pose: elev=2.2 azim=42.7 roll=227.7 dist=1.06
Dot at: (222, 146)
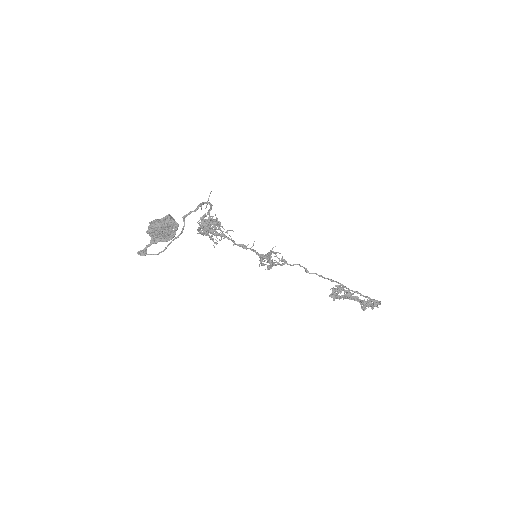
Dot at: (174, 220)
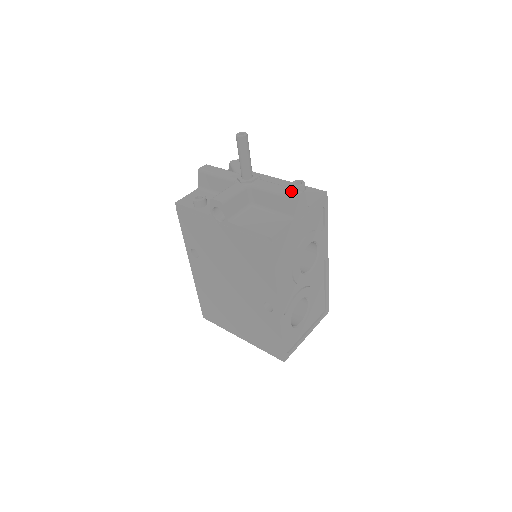
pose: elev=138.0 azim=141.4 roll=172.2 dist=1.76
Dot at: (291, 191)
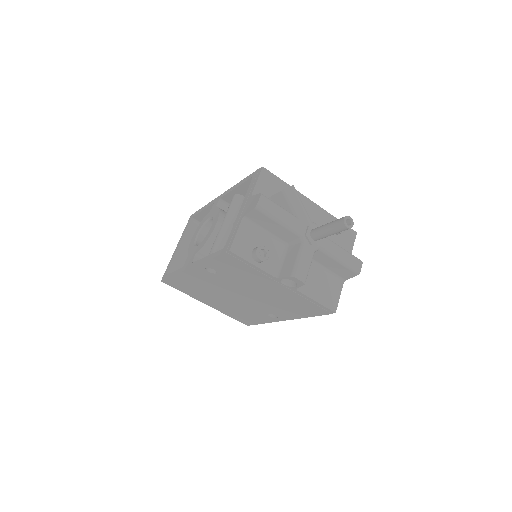
Dot at: (355, 262)
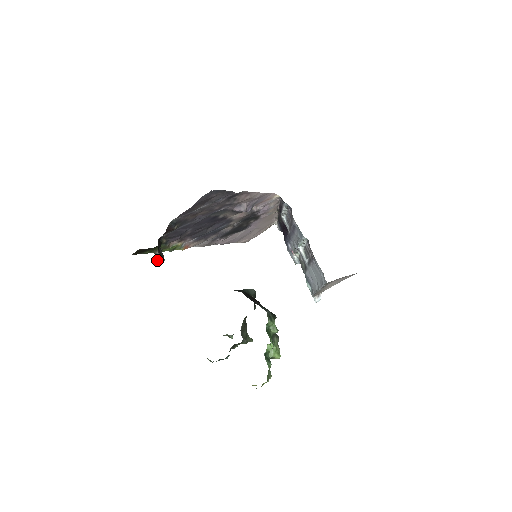
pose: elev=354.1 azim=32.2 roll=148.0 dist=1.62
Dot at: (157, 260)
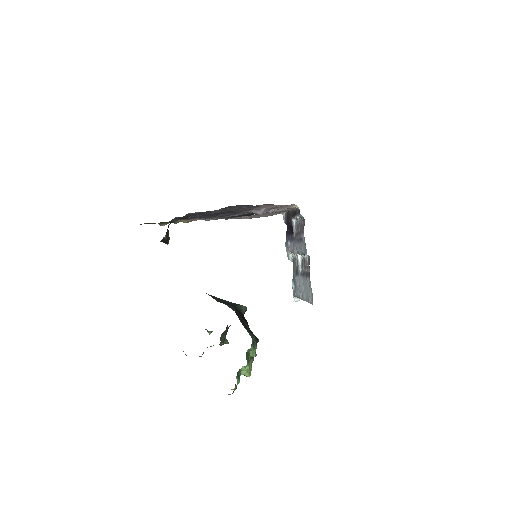
Dot at: (162, 241)
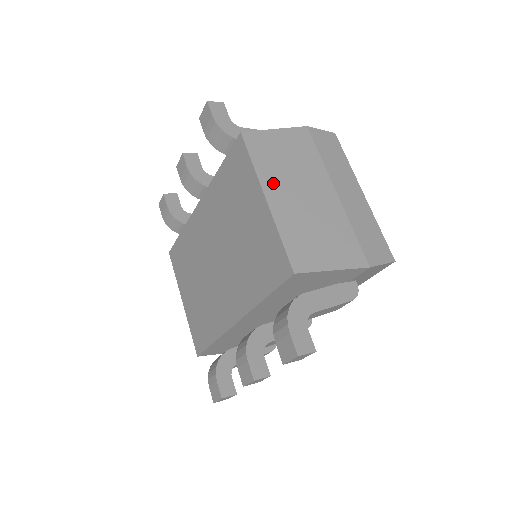
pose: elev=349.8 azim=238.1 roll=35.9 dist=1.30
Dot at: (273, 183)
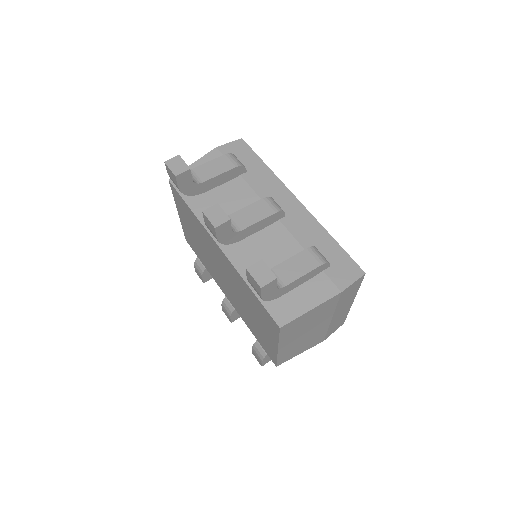
Dot at: (288, 340)
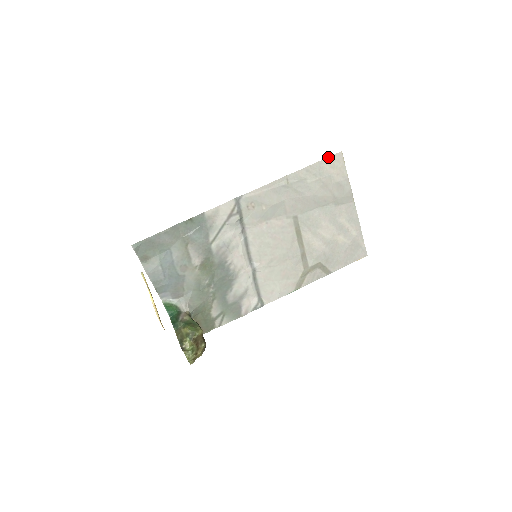
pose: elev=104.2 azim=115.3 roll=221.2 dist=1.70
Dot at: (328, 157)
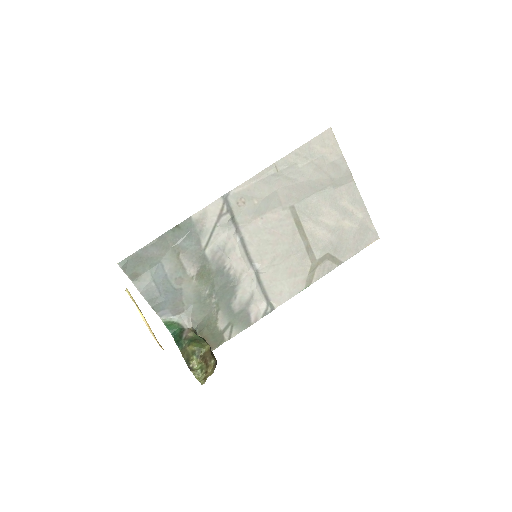
Dot at: (317, 136)
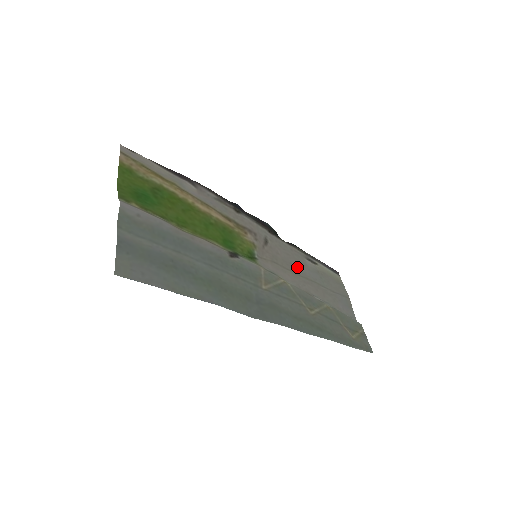
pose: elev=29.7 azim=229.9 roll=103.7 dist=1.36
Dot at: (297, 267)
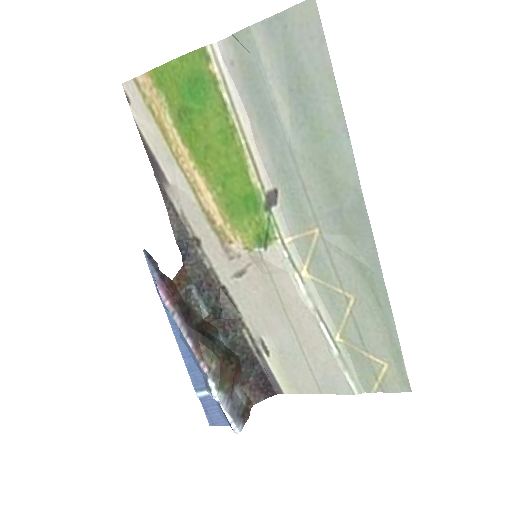
Dot at: (275, 316)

### Aim of the exercise
Turn the lines into a Markdown table with the columns Row and Line text, beginning at the line containing "pose: elev=29.7 azim=229.9" and continuing through the last line, one numbered row per line. Skip any blank lines and leave the pictures out.

### Task response
| Row | Line text |
|---|---|
| 1 | pose: elev=29.7 azim=229.9 roll=103.7 dist=1.36 |
| 2 | Dot at: (297, 267) |
| 3 | Dot at: (275, 316) |